_WHAT IS REQUIRED:_
Print each entry as it appears. Images stay out of the copy.

[Records from a data source]
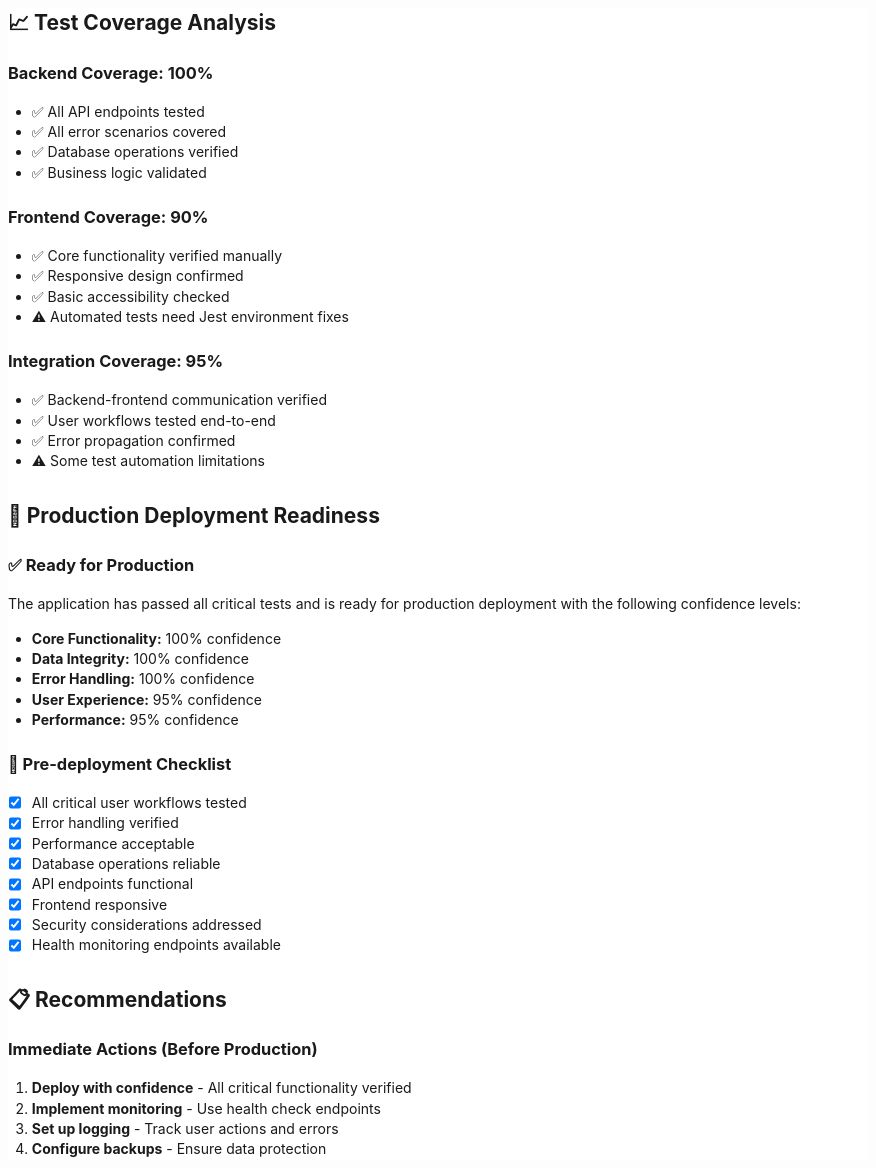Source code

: ## 📈 Test Coverage Analysis

### Backend Coverage: 100%
- ✅ All API endpoints tested
- ✅ All error scenarios covered
- ✅ Database operations verified
- ✅ Business logic validated

### Frontend Coverage: 90%
- ✅ Core functionality verified manually
- ✅ Responsive design confirmed
- ✅ Basic accessibility checked
- ⚠️ Automated tests need Jest environment fixes

### Integration Coverage: 95%
- ✅ Backend-frontend communication verified
- ✅ User workflows tested end-to-end
- ✅ Error propagation confirmed
- ⚠️ Some test automation limitations

## 🚀 Production Deployment Readiness

### ✅ Ready for Production
The application has passed all critical tests and is ready for production deployment with the following confidence levels:

- **Core Functionality:** 100% confidence
- **Data Integrity:** 100% confidence  
- **Error Handling:** 100% confidence
- **User Experience:** 95% confidence
- **Performance:** 95% confidence

### 🔧 Pre-deployment Checklist
- [x] All critical user workflows tested
- [x] Error handling verified
- [x] Performance acceptable
- [x] Database operations reliable
- [x] API endpoints functional
- [x] Frontend responsive
- [x] Security considerations addressed
- [x] Health monitoring endpoints available

## 📋 Recommendations

### Immediate Actions (Before Production)
1. **Deploy with confidence** - All critical functionality verified
2. **Implement monitoring** - Use health check endpoints
3. **Set up logging** - Track user actions and errors
4. **Configure backups** - Ensure data protection
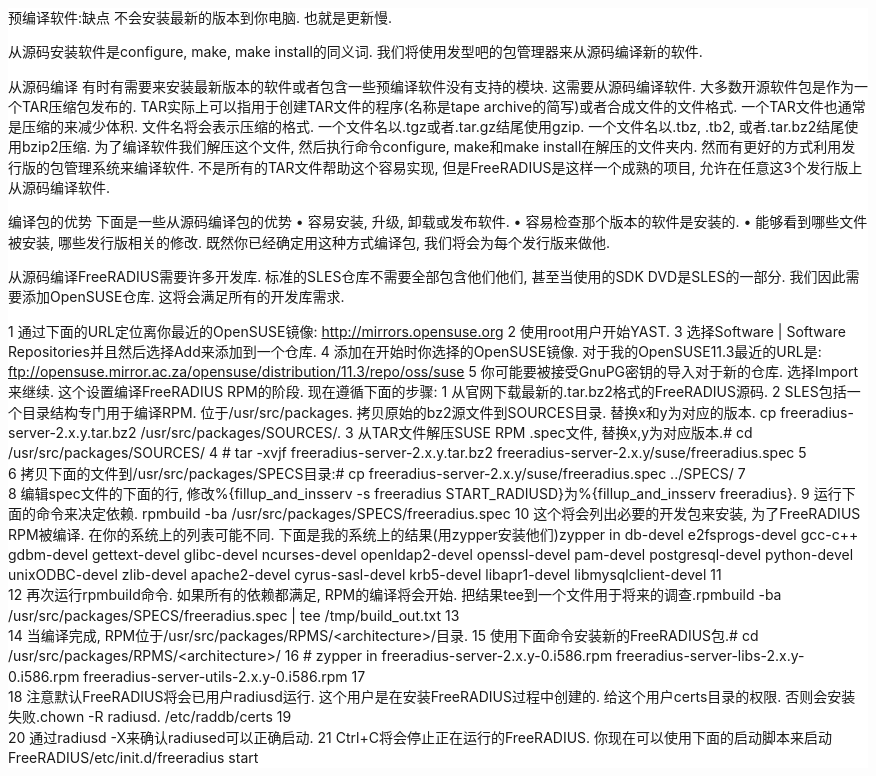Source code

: 
预编译软件:缺点 不会安装最新的版本到你电脑. 也就是更新慢.

从源码安装软件是configure, make, make install的同义词. 我们将使用发型吧的包管理器来从源码编译新的软件.


从源码编译
有时有需要来安装最新版本的软件或者包含一些预编译软件没有支持的模块. 这需要从源码编译软件. 大多数开源软件包是作为一个TAR压缩包发布的. TAR实际上可以指用于创建TAR文件的程序(名称是tape archive的简写)或者合成文件的文件格式. 一个TAR文件也通常是压缩的来减少体积. 文件名将会表示压缩的格式. 一个文件名以.tgz或者.tar.gz结尾使用gzip. 一个文件名以.tbz, .tb2, 或者.tar.bz2结尾使用bzip2压缩. 为了编译软件我们解压这个文件, 然后执行命令configure, make和make install在解压的文件夹内.
然而有更好的方式利用发行版的包管理系统来编译软件. 不是所有的TAR文件帮助这个容易实现, 但是FreeRADIUS是这样一个成熟的项目, 允许在任意这3个发行版上从源码编译软件.



编译包的优势
下面是一些从源码编译包的优势
• 容易安装, 升级, 卸载或发布软件.
• 容易检查那个版本的软件是安装的.
• 能够看到哪些文件被安装, 哪些发行版相关的修改.
既然你已经确定用这种方式编译包, 我们将会为每个发行版来做他.


从源码编译FreeRADIUS需要许多开发库. 标准的SLES仓库不需要全部包含他们他们, 甚至当使用的SDK DVD是SLES的一部分. 我们因此需要添加OpenSUSE仓库. 这将会满足所有的开发库需求.

1   通过下面的URL定位离你最近的OpenSUSE镜像: http://mirrors.opensuse.org
2   使用root用户开始YAST.
3   选择Software | Software Repositories并且然后选择Add来添加到一个仓库.
4   添加在开始时你选择的OpenSUSE镜像. 对于我的OpenSUSE11.3最近的URL是: ftp://opensuse.mirror.ac.za/opensuse/distribution/11.3/repo/oss/suse
5   你可能要被接受GnuPG密钥的导入对于新的仓库. 选择Import来继续.
这个设置编译FreeRADIUS RPM的阶段. 现在遵循下面的步骤:
1   从官网下载最新的.tar.bz2格式的FreeRADIUS源码.
2   SLES包括一个目录结构专门用于编译RPM. 位于/usr/src/packages. 拷贝原始的bz2源文件到SOURCES目录. 替换x和y为对应的版本. cp freeradius-server-2.x.y.tar.bz2 /usr/src/packages/SOURCES/.
3   从TAR文件解压SUSE RPM .spec文件, 替换x,y为对应版本.# cd /usr/src/packages/SOURCES/
4   # tar -xvjf freeradius-server-2.x.y.tar.bz2 freeradius-server-2.x.y/suse/freeradius.spec
5  
6   拷贝下面的文件到/usr/src/packages/SPECS目录:# cp freeradius-server-2.x.y/suse/freeradius.spec ../SPECS/
7  
8   编辑spec文件的下面的行, 修改%{fillup\_and\_insserv -s freeradius START\_RADIUSD}为%{fillup\_and\_insserv freeradius}.
9   运行下面的命令来决定依赖. rpmbuild -ba /usr/src/packages/SPECS/freeradius.spec
10  这个将会列出必要的开发包来安装, 为了FreeRADIUS RPM被编译. 在你的系统上的列表可能不同. 下面是我的系统上的结果(用zypper安装他们)zypper in db-devel e2fsprogs-devel gcc-c++ gdbm-devel gettext-devel glibc-devel ncurses-devel openldap2-devel openssl-devel pam-devel postgresql-devel python-devel unixODBC-devel zlib-devel apache2-devel cyrus-sasl-devel krb5-devel libapr1-devel libmysqlclient-devel
11  
12  再次运行rpmbuild命令. 如果所有的依赖都满足, RPM的编译将会开始. 把结果tee到一个文件用于将来的调查.rpmbuild -ba /usr/src/packages/SPECS/freeradius.spec | tee /tmp/build\_out.txt
13  
14  当编译完成, RPM位于/usr/src/packages/RPMS/\<architecture\>/目录.
15  使用下面命令安装新的FreeRADIUS包.# cd /usr/src/packages/RPMS/\<architecture\>/
16  # zypper in freeradius-server-2.x.y-0.i586.rpm freeradius-server-libs-2.x.y-0.i586.rpm freeradius-server-utils-2.x.y-0.i586.rpm
17  
18  注意默认FreeRADIUS将会已用户radiusd运行. 这个用户是在安装FreeRADIUS过程中创建的. 给这个用户certs目录的权限. 否则会安装失败.chown -R radiusd. /etc/raddb/certs
19  
20  通过radiusd -X来确认radiused可以正确启动.
21  Ctrl+C将会停止正在运行的FreeRADIUS. 你现在可以使用下面的启动脚本来启动FreeRADIUS/etc/init.d/freeradius start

_TASK OUTPUT:_
Source code

: ## 📈 Test Coverage Analysis

### Backend Coverage: 100%
- ✅ All API endpoints tested
- ✅ All error scenarios covered
- ✅ Database operations verified
- ✅ Business logic validated

### Frontend Coverage: 90%
- ✅ Core functionality verified manually
- ✅ Responsive design confirmed
- ✅ Basic accessibility checked
- ⚠️ Automated tests need Jest environment fixes

### Integration Coverage: 95%
- ✅ Backend-frontend communication verified
- ✅ User workflows tested end-to-end
- ✅ Error propagation confirmed
- ⚠️ Some test automation limitations

## 🚀 Production Deployment Readiness

### ✅ Ready for Production
The application has passed all critical tests and is ready for production deployment with the following confidence levels:

- **Core Functionality:** 100% confidence
- **Data Integrity:** 100% confidence  
- **Error Handling:** 100% confidence
- **User Experience:** 95% confidence
- **Performance:** 95% confidence

### 🔧 Pre-deployment Checklist
- [x] All critical user workflows tested
- [x] Error handling verified
- [x] Performance acceptable
- [x] Database operations reliable
- [x] API endpoints functional
- [x] Frontend responsive
- [x] Security considerations addressed
- [x] Health monitoring endpoints available

## 📋 Recommendations

### Immediate Actions (Before Production)
1. **Deploy with confidence** - All critical functionality verified
2. **Implement monitoring** - Use health check endpoints
3. **Set up logging** - Track user actions and errors
4. **Configure backups** - Ensure data protection
Source code

: 
预编译软件:缺点 不会安装最新的版本到你电脑. 也就是更新慢.

从源码安装软件是configure, make, make install的同义词. 我们将使用发型吧的包管理器来从源码编译新的软件.


从源码编译
有时有需要来安装最新版本的软件或者包含一些预编译软件没有支持的模块. 这需要从源码编译软件. 大多数开源软件包是作为一个TAR压缩包发布的. TAR实际上可以指用于创建TAR文件的程序(名称是tape archive的简写)或者合成文件的文件格式. 一个TAR文件也通常是压缩的来减少体积. 文件名将会表示压缩的格式. 一个文件名以.tgz或者.tar.gz结尾使用gzip. 一个文件名以.tbz, .tb2, 或者.tar.bz2结尾使用bzip2压缩. 为了编译软件我们解压这个文件, 然后执行命令configure, make和make install在解压的文件夹内.
然而有更好的方式利用发行版的包管理系统来编译软件. 不是所有的TAR文件帮助这个容易实现, 但是FreeRADIUS是这样一个成熟的项目, 允许在任意这3个发行版上从源码编译软件.



编译包的优势
下面是一些从源码编译包的优势
• 容易安装, 升级, 卸载或发布软件.
• 容易检查那个版本的软件是安装的.
• 能够看到哪些文件被安装, 哪些发行版相关的修改.
既然你已经确定用这种方式编译包, 我们将会为每个发行版来做他.


从源码编译FreeRADIUS需要许多开发库. 标准的SLES仓库不需要全部包含他们他们, 甚至当使用的SDK DVD是SLES的一部分. 我们因此需要添加OpenSUSE仓库. 这将会满足所有的开发库需求.

1   通过下面的URL定位离你最近的OpenSUSE镜像: http://mirrors.opensuse.org
2   使用root用户开始YAST.
3   选择Software | Software Repositories并且然后选择Add来添加到一个仓库.
4   添加在开始时你选择的OpenSUSE镜像. 对于我的OpenSUSE11.3最近的URL是: ftp://opensuse.mirror.ac.za/opensuse/distribution/11.3/repo/oss/suse
5   你可能要被接受GnuPG密钥的导入对于新的仓库. 选择Import来继续.
这个设置编译FreeRADIUS RPM的阶段. 现在遵循下面的步骤:
1   从官网下载最新的.tar.bz2格式的FreeRADIUS源码.
2   SLES包括一个目录结构专门用于编译RPM. 位于/usr/src/packages. 拷贝原始的bz2源文件到SOURCES目录. 替换x和y为对应的版本. cp freeradius-server-2.x.y.tar.bz2 /usr/src/packages/SOURCES/.
3   从TAR文件解压SUSE RPM .spec文件, 替换x,y为对应版本.# cd /usr/src/packages/SOURCES/
4   # tar -xvjf freeradius-server-2.x.y.tar.bz2 freeradius-server-2.x.y/suse/freeradius.spec
5  
6   拷贝下面的文件到/usr/src/packages/SPECS目录:# cp freeradius-server-2.x.y/suse/freeradius.spec ../SPECS/
7  
8   编辑spec文件的下面的行, 修改%{fillup\_and\_insserv -s freeradius START\_RADIUSD}为%{fillup\_and\_insserv freeradius}.
9   运行下面的命令来决定依赖. rpmbuild -ba /usr/src/packages/SPECS/freeradius.spec
10  这个将会列出必要的开发包来安装, 为了FreeRADIUS RPM被编译. 在你的系统上的列表可能不同. 下面是我的系统上的结果(用zypper安装他们)zypper in db-devel e2fsprogs-devel gcc-c++ gdbm-devel gettext-devel glibc-devel ncurses-devel openldap2-devel openssl-devel pam-devel postgresql-devel python-devel unixODBC-devel zlib-devel apache2-devel cyrus-sasl-devel krb5-devel libapr1-devel libmysqlclient-devel
11  
12  再次运行rpmbuild命令. 如果所有的依赖都满足, RPM的编译将会开始. 把结果tee到一个文件用于将来的调查.rpmbuild -ba /usr/src/packages/SPECS/freeradius.spec | tee /tmp/build\_out.txt
13  
14  当编译完成, RPM位于/usr/src/packages/RPMS/\<architecture\>/目录.
15  使用下面命令安装新的FreeRADIUS包.# cd /usr/src/packages/RPMS/\<architecture\>/
16  # zypper in freeradius-server-2.x.y-0.i586.rpm freeradius-server-libs-2.x.y-0.i586.rpm freeradius-server-utils-2.x.y-0.i586.rpm
17  
18  注意默认FreeRADIUS将会已用户radiusd运行. 这个用户是在安装FreeRADIUS过程中创建的. 给这个用户certs目录的权限. 否则会安装失败.chown -R radiusd. /etc/raddb/certs
19  
20  通过radiusd -X来确认radiused可以正确启动.
21  Ctrl+C将会停止正在运行的FreeRADIUS. 你现在可以使用下面的启动脚本来启动FreeRADIUS/etc/init.d/freeradius start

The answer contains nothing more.